Head: o. Univ.-Prof.
Mag. Dr.phil. Gabriele Jutz
Research and teaching at the Department of Media Theory
engages with a diverse spectrum of media and focuses especially on their act of production, their social and societal effects
as well as their capacity and potential to change perception. To this end research centers on a multitude of media theories
that were proposed and formulated during the course of the twentieth century and which are still relevant today. Located at
the heart of the Institute for Fine Arts and Media Art, the Department’s team of researchers and art practitioners with a
distinguished record of academic teaching fully appreciate that interdisciplinary approaches are indispensable for understanding
society’s ongoing changes due to the influence of media and new technologies and the value of utilizing artistic endeavors
as a critical lens. The Department’s reputation for professional education within the field of art education is based on its
rigorous and critical approaches towards the reciprocity and effects of constantly evolving media and the concept of art itself.
Media Theory and Film Studies
As a young academic discipline media theory has not yet developed any consensus
as to the defining or scope of its enquiry. Because its field of study is so broad and developments in the media and communication
sector so dynamic, it is important that media studies at a university of the arts should define clearly the directions and
content of its research and teaching. Professor of Film and Media Theory Gabriele Jutz focuses on both pre-digital and post-digital
aspects of artistic uses of media. As the discipline of film studies provides a model for the analysis of audiovisual media,
the role of film as a medium is central. The particular focus is on the relations between art and the moving image, from the
classical avant-gardes, expanded cinema, film performances and experimental animation to the contemporary neo-analog film
avant-garde. This also includes sound studies, a rather neglected area of film and media theory.
To interrogate
film and media theory from the standpoint of the post-digital age recognizes the fact that digital technologies have now entered
virtually all essential areas of life and have long since lost whatever utopian potential they might once have had. Hence,
“post-digital” signifies reflecting critically on the dominance of the digital in the contemporary constellation of
media. In order to understand both historic and contemporary artistic media practice it is vitally necessary to advance innovative
approaches of a regenerated history of media and technology, which take account of the current “material turn” by including
media archaeological, societal, institutional, economic, and social aspects.

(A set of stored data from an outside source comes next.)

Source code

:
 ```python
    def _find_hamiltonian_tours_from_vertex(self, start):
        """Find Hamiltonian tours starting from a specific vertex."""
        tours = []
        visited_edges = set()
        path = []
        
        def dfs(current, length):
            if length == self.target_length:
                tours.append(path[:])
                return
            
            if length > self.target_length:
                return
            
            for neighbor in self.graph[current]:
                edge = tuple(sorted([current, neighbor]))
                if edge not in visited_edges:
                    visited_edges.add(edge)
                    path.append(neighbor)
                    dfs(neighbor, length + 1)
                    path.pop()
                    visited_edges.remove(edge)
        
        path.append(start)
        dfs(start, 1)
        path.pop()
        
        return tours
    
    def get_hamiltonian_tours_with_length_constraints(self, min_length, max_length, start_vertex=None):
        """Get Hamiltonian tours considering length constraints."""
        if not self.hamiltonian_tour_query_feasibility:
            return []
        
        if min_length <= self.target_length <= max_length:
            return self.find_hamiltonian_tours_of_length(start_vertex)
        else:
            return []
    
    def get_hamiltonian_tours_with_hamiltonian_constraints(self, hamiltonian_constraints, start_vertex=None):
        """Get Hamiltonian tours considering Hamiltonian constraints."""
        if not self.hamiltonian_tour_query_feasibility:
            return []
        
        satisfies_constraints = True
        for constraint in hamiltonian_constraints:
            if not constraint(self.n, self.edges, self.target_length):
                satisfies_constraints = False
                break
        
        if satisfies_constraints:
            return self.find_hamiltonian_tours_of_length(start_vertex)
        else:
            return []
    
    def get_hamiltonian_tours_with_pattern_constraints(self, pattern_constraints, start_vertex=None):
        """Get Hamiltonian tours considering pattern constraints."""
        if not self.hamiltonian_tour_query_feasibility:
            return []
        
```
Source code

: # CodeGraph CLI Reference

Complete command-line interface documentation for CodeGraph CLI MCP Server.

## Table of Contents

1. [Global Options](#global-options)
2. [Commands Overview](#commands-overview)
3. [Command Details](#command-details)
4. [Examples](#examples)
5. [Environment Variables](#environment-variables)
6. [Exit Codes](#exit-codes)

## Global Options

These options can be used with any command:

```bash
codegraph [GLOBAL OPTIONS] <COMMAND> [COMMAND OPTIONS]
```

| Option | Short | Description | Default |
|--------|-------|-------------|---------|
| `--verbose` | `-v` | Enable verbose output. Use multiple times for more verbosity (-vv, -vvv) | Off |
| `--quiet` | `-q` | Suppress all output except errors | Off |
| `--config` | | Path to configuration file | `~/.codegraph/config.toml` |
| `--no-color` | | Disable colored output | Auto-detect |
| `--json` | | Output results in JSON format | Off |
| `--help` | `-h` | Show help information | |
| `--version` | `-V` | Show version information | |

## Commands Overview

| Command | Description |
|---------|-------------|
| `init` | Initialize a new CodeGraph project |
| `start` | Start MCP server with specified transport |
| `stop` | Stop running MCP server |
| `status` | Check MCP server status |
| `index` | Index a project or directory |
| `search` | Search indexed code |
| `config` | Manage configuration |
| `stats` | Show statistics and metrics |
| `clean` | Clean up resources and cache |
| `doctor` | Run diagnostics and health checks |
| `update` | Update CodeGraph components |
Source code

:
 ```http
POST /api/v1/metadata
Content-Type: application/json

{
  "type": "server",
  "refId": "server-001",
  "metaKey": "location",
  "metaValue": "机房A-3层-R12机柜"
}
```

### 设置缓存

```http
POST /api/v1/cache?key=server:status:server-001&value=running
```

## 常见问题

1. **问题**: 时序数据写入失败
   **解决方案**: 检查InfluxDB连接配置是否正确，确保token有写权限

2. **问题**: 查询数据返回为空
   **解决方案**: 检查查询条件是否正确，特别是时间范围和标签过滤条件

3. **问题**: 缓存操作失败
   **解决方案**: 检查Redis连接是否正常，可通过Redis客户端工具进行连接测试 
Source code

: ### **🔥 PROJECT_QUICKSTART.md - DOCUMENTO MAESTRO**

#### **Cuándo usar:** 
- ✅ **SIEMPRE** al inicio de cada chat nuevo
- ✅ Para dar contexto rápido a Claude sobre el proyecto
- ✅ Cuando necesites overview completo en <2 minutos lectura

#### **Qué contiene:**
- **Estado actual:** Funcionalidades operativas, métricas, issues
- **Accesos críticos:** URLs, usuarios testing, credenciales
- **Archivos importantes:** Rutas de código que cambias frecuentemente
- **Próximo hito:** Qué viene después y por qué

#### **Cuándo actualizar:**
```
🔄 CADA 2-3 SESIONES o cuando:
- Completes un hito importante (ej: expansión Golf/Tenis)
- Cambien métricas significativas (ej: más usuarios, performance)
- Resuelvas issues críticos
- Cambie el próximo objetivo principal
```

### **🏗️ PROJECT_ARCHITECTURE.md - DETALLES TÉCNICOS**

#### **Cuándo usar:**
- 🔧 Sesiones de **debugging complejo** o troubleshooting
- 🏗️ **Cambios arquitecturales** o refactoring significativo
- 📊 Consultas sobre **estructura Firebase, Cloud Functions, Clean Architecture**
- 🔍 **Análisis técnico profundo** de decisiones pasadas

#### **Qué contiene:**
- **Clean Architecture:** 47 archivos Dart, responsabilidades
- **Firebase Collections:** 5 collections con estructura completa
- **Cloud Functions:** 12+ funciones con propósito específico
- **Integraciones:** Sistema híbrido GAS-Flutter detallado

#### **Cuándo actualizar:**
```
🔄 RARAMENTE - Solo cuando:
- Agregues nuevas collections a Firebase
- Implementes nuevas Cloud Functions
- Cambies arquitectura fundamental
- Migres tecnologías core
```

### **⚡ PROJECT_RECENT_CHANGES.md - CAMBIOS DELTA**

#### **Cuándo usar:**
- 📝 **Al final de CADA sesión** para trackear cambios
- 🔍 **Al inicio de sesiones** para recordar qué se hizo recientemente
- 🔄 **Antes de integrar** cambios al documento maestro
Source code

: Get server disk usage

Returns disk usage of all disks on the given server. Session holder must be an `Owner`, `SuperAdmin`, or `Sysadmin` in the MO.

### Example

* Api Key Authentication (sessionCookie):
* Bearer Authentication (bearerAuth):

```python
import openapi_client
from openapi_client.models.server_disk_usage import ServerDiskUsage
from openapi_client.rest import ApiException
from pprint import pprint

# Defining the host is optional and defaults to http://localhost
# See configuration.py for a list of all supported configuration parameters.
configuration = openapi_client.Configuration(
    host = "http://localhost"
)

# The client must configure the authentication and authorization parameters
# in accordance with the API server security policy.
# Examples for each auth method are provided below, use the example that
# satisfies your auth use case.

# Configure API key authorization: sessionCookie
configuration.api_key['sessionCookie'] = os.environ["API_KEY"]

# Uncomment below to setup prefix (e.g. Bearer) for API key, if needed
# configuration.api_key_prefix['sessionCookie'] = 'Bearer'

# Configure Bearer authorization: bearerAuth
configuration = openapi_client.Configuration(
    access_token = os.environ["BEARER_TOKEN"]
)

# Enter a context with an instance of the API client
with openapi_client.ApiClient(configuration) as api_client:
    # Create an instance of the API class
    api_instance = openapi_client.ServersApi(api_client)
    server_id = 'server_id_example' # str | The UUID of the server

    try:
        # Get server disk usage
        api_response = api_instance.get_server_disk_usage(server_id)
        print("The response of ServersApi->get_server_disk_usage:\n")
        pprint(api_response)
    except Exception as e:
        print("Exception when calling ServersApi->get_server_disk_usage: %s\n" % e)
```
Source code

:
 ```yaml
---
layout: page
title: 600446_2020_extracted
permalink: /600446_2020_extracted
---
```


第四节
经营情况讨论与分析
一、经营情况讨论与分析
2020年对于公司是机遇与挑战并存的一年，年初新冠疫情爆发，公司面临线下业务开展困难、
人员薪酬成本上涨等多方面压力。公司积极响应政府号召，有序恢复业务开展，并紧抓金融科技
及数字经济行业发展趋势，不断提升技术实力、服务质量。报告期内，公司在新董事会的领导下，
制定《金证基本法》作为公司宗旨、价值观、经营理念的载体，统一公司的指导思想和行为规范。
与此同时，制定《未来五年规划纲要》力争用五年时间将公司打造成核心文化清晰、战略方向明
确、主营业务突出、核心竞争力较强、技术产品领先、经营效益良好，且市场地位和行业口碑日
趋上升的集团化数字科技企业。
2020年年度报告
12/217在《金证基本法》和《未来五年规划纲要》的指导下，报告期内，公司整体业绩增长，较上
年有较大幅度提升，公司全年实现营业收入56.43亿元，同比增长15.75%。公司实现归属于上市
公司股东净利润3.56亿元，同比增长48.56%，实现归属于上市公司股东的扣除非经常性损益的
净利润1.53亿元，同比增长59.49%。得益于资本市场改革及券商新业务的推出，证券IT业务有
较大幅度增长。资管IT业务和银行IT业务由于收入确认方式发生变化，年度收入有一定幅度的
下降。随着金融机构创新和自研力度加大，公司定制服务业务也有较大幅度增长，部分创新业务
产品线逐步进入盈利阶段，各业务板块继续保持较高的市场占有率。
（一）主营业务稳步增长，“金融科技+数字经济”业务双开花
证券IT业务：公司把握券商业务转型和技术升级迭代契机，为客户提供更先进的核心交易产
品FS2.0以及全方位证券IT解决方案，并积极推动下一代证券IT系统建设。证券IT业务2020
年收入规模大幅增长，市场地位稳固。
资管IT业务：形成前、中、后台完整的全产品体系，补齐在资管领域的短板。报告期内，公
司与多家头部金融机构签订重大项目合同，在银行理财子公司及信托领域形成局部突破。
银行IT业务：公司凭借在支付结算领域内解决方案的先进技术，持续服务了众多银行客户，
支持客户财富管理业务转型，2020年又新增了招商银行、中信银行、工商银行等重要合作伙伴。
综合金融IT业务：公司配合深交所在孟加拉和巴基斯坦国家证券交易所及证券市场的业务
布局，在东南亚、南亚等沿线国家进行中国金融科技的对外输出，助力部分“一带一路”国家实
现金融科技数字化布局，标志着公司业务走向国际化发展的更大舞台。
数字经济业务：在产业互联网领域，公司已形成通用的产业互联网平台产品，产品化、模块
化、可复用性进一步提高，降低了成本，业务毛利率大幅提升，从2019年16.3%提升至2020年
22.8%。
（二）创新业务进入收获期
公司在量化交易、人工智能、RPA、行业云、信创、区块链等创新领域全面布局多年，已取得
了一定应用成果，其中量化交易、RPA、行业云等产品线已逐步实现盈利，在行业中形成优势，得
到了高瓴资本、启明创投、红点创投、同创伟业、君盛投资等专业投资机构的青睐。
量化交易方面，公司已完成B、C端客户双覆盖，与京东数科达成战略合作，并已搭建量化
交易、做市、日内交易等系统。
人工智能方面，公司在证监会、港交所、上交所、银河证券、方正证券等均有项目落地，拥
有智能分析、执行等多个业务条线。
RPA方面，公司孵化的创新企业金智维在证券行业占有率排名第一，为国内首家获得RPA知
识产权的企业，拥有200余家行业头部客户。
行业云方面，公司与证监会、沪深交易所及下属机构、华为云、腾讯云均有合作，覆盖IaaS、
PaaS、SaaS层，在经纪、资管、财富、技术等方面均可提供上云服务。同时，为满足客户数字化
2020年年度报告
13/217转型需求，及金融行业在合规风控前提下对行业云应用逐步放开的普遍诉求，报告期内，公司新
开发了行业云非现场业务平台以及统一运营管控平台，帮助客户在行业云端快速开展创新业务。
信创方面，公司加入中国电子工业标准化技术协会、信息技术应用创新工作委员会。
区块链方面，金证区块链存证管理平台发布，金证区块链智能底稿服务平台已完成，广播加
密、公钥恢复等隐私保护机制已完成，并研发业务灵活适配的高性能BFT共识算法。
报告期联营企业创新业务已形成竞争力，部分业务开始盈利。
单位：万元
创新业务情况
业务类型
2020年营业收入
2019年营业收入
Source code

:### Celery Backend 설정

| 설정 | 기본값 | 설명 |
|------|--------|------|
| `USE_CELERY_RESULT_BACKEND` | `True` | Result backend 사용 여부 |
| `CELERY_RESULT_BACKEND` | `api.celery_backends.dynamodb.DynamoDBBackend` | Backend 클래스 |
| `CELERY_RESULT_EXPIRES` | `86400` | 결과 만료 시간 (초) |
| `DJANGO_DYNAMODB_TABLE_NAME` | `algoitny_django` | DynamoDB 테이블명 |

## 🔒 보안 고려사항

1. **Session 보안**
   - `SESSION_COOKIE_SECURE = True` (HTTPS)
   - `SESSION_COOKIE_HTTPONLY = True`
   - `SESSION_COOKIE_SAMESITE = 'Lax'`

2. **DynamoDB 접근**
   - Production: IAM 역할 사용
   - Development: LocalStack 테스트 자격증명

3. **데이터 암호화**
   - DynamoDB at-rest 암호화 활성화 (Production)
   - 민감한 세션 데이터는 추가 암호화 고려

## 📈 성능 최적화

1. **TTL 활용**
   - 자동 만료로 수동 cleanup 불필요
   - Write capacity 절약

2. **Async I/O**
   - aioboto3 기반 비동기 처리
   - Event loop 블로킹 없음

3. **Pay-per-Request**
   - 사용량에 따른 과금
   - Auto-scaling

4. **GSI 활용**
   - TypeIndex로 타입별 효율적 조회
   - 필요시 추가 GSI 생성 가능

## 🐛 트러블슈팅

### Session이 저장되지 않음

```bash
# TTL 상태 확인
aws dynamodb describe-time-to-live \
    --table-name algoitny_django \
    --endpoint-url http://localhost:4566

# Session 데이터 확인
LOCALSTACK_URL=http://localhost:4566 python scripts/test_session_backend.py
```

Media Theory and Theory of “Biomedia”
Until very recently technical media were the focal point of media theory investigations, but now technological advance
has developed a number of innovations that some thinkers are terming “biomedia”. Professor of Media Theory Ingeborg Reichle
studies the interaction between media theory and the new theories of “biomedia”, as well as the relationship between contemporary
art and the production of “nature” within the realm of the technosciences (biotechnology and synthetic biology). In recent
years media theory has concentrated mainly on technological media and human–machine interactions, but a vast number of recent
innovations makes it necessary to include also biological media, because in the expanding sphere of biotechnology, biology
becomes technology. DNA codes and computer codes are increasingly merging, opening up new possible constellations for designing
the biological sphere, which are already making their way into our society and the arts as biological and technical constellations
of media technologies. The changes to societal and cultural processes that accompany these developments are examined and analyzed
from an interdisciplinary perspective in the Department’s courses and research. Specific contemporary artistic approaches
(e.g., bioart, transgenic art) are explored as well as the current societal and economic processes involved, taking artistic
modes of production as well as the respective scientific discourses into account in order to develop a critical understanding
of the role of media and the arts in the twenty-first century.